**Exercise brief:** Report the lines of the data below that contain the string "middle".

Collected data
══════════
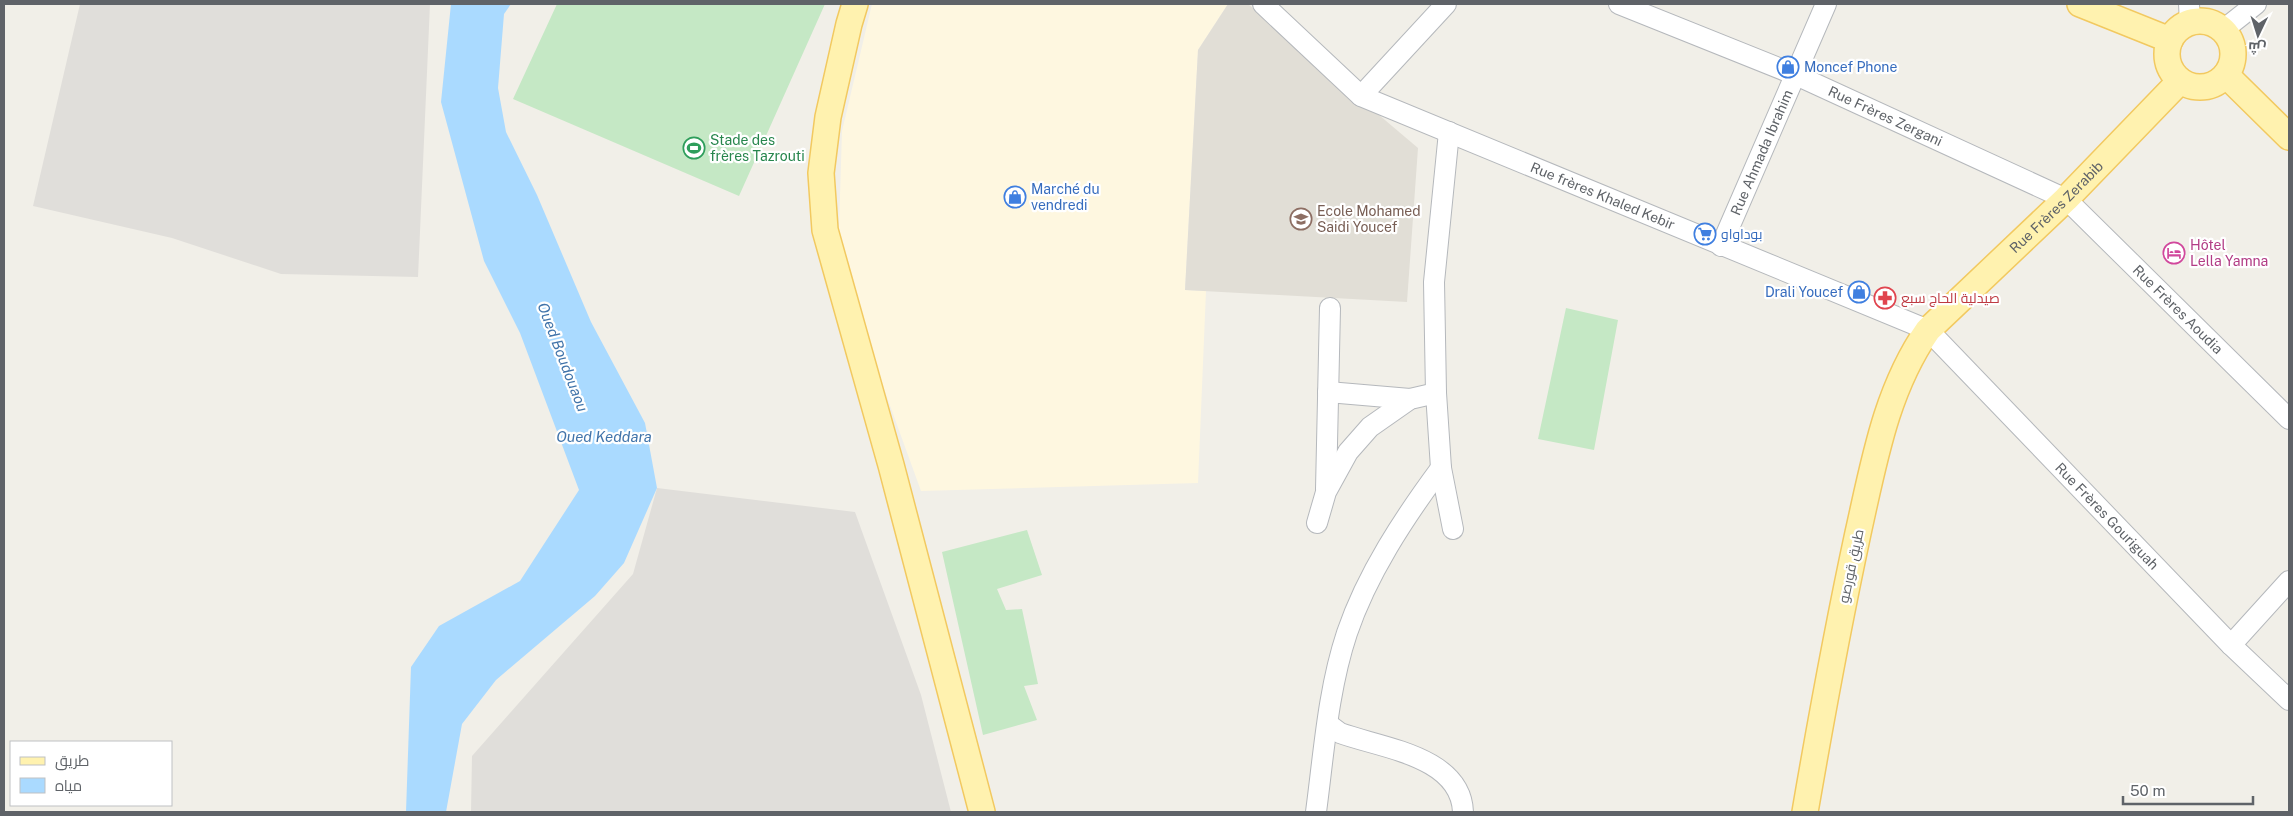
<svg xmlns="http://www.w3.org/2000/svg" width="2293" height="816" viewBox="0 0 2293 816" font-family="'Public Sans',Cairo,sans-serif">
	<rect width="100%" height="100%" fill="#f1efe8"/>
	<!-- commercial -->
	<path fill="#fef7e0" d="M 872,4 L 1228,4 L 1198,50 L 1185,290 L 1206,291 L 1198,483 L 921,491 L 838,262 L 842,131 Z"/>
	<!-- industrial -->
	<path fill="#e0deda" d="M 80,4 L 430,4 L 418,277 L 281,274 L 172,238 L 33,206 Z
		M 657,488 L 855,512 L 921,695 L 951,812 L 471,812 L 472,756 L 633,574 Z"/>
	<!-- education -->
	<path fill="#e1ded6" d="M 1228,4 L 1248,4 L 1418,148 L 1407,302 L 1185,290 L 1198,50 Z"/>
	<!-- grass -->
	<path fill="#c5e8c5" d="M 557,4 L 825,4 L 739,196 L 513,99 Z
		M 1566,308 L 1618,320 L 1594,450 L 1538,439 Z
		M 1027,530 L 1042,575 L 997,589 L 1006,610 L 1022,609 L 1038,684 L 1024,686 L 1037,720 L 983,735 L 942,552 Z"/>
	<!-- water -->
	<path fill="#aadaff" d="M 451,4 L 511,4 L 504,14 L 498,88 L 506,132 L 537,195 L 591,322 L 645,423 L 657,488 L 624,563 L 595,596 L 496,680 L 462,724 L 446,812 L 406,812 L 411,667 L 439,626 L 520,581 L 579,490 L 520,333 L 484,261 L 441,102 Z"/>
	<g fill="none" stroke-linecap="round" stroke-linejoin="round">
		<!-- minor casing -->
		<g stroke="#b5b8bc" stroke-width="22">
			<g id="minor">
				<path id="s1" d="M 1263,4 L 1361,96 L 1928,330 L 2231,645 L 2289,700"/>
				<path id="s2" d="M 1619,4 L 1796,75 L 2066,199 L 2289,419"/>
				<path d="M 2189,4 L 2190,23"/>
				<path d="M 2223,30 L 2256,4"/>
				<path d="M 1361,96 L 1446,4"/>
				<path d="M 1449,132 L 1434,282 L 1436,393 L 1441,468 L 1453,529"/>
				<path id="s3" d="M 1721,246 L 1826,4"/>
				<path d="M 1328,392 L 1410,399"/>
				<path d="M 1326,489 L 1330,308"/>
				<path d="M 1317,523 L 1326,492 L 1348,452 L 1370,427 L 1410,399 L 1436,393"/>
				<path d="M 2231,645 L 2289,581"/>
				<path d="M 1328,724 L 1340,733 C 1381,748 1461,756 1463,812"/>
				<path d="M 1316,812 C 1324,752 1328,690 1347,633 C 1367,574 1404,518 1441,468"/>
			</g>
		</g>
		<!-- major casing -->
		<g stroke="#f2c960" stroke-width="28">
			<g id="major">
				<path d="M 855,4 L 849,24 L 828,117 L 821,173 L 825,230 L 891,465 L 982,812"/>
				<path d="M 2080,4 L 2170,40"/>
				<circle cx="2200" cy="54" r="33"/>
				<path d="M 2226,75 L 2289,137"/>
				<path id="s4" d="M 1805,812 C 1821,719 1838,626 1858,533 C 1874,462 1886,390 1928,330 L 2066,199 L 2180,81"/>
			</g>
		</g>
		<!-- minor -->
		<use href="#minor" stroke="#fff" stroke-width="20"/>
		<!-- major -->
		<use href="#major" stroke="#fff2af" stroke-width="25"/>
	</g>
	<!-- icons -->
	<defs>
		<g id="shop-ring" transform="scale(1.125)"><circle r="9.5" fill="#fff" stroke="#3f7fe0" stroke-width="1.5"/><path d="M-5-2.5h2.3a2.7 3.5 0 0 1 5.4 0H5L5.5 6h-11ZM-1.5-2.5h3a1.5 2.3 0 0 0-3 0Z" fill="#3f7fe0"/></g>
		<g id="stadium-ring" transform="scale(1.125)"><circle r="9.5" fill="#fff" stroke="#2e9e5b" stroke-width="1.5"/><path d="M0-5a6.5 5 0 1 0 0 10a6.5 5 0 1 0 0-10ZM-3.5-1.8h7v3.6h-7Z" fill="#2e9e5b"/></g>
		<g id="school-ring" transform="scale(1.125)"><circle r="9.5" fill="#fff" stroke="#8d6e63" stroke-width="1.5"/><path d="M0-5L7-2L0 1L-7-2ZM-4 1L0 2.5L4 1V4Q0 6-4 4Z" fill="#8d6e63"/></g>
		<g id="supermarket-ring" transform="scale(1.125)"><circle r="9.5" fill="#fff" stroke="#3f7fe0" stroke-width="1.5"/><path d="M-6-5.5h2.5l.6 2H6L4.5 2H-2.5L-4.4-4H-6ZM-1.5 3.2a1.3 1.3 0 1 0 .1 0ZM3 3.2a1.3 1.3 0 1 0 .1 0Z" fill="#3f7fe0"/></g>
		<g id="hotel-ring" transform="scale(1.125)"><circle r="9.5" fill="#fff" stroke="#d1479c" stroke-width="1.5"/><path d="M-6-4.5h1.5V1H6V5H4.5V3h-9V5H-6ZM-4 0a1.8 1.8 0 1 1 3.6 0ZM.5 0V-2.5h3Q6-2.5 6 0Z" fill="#d1479c"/></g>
		<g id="pharmacy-ring" transform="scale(1.125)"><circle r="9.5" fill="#fff" stroke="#e0444e" stroke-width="1.5"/><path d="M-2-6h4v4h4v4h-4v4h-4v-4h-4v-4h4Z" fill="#e0444e"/></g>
	</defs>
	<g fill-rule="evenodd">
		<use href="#shop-ring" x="1788" y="67"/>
		<use href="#stadium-ring" x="694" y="148"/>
		<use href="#shop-ring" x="1015" y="197"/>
		<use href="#school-ring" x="1301" y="219"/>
		<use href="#supermarket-ring" x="1705" y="234"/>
		<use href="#hotel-ring" x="2174" y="253"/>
		<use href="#shop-ring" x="1859" y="292"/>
		<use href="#pharmacy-ring" x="1885" y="298"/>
	</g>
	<g text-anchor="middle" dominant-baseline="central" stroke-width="4.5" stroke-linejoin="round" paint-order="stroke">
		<!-- shop labels -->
		<g font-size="14" fill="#366cbe" stroke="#fff" text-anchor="start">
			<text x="1804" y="67">Moncef Phone</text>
			<text x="1031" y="189">Marché du<tspan x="1031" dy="16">vendredi</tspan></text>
			<text x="1721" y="234">بوداواو</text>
			<text x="1843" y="292" text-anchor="end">Drali Youcef</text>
		</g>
		<!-- street labels -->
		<g font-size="14" fill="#5f6368" stroke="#fff">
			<text stroke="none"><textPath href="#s2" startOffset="289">Rue Frères Zergani</textPath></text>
			<text stroke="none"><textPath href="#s3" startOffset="102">Rue Ahmada Ibrahim</textPath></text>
			<text stroke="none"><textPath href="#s1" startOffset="396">Rue frères Khaled Kebir</textPath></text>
			<text stroke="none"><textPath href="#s4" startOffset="678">Rue Frères Zerabib</textPath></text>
			<text stroke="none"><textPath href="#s2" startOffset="645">Rue Frères Aoudia</textPath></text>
			<text stroke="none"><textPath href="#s1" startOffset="1006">Rue Frères Gouriguah</textPath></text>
			<text transform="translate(1851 566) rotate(-78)">طريق قورصو</text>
		</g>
		<!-- leisure labels -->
		<g font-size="14" fill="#27864d" stroke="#fff" text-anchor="start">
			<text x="710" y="140">Stade des<tspan x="710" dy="16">frères Tazrouti</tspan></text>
		</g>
		<!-- education labels -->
		<g font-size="14" fill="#785e54" stroke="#fff" text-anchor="start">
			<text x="1317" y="211">Ecole Mohamed<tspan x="1317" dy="16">Saidi Youcef</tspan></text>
		</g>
		<!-- hotel labels -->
		<g font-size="14" fill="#b23c85" stroke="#fff" text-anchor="start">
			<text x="2190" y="245">Hôtel<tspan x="2190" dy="16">Lella Yamna</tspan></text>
		</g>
		<!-- health labels -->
		<g font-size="14" fill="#be3a42" stroke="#fff" text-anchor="start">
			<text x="1901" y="298">صيدلية الحاج سبع</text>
		</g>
		<!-- water labels -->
		<g font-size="15" font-style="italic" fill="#4174aa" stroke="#fff">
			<text transform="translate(563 357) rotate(69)">Oued Boudouaou</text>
			<text x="604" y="436">Oued Keddara</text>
		</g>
	</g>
	<!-- border -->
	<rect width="2293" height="816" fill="none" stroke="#5f6368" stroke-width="10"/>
	<!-- legend -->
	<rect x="10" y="741" width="162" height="65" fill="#ffffff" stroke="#bfc1c3"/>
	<rect x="20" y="757" width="25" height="8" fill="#fff2af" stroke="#bfc1c3"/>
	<text x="55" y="766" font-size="15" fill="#5f6368">طريق</text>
	<rect x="20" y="778" width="25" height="15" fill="#aadaff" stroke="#bfc1c3"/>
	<text x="55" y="791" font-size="15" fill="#5f6368">مياه</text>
	<!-- north arrow -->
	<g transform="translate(2258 35) rotate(184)" stroke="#ffffff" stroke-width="4" paint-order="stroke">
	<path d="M0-4L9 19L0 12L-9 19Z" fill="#5f6368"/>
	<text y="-8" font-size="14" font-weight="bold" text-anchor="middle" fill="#5f6368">ش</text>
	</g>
	<!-- scale -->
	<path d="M2123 796v8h130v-8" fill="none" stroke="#5f6368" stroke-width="2.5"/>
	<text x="2130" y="796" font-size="15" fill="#5f6368" stroke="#ffffff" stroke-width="4" paint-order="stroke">50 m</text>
</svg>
══════════
**Response to this task:**
	<g text-anchor="middle" dominant-baseline="central" stroke-width="4.5" stroke-linejoin="round" paint-order="stroke">
	<text y="-8" font-size="14" font-weight="bold" text-anchor="middle" fill="#5f6368">ش</text>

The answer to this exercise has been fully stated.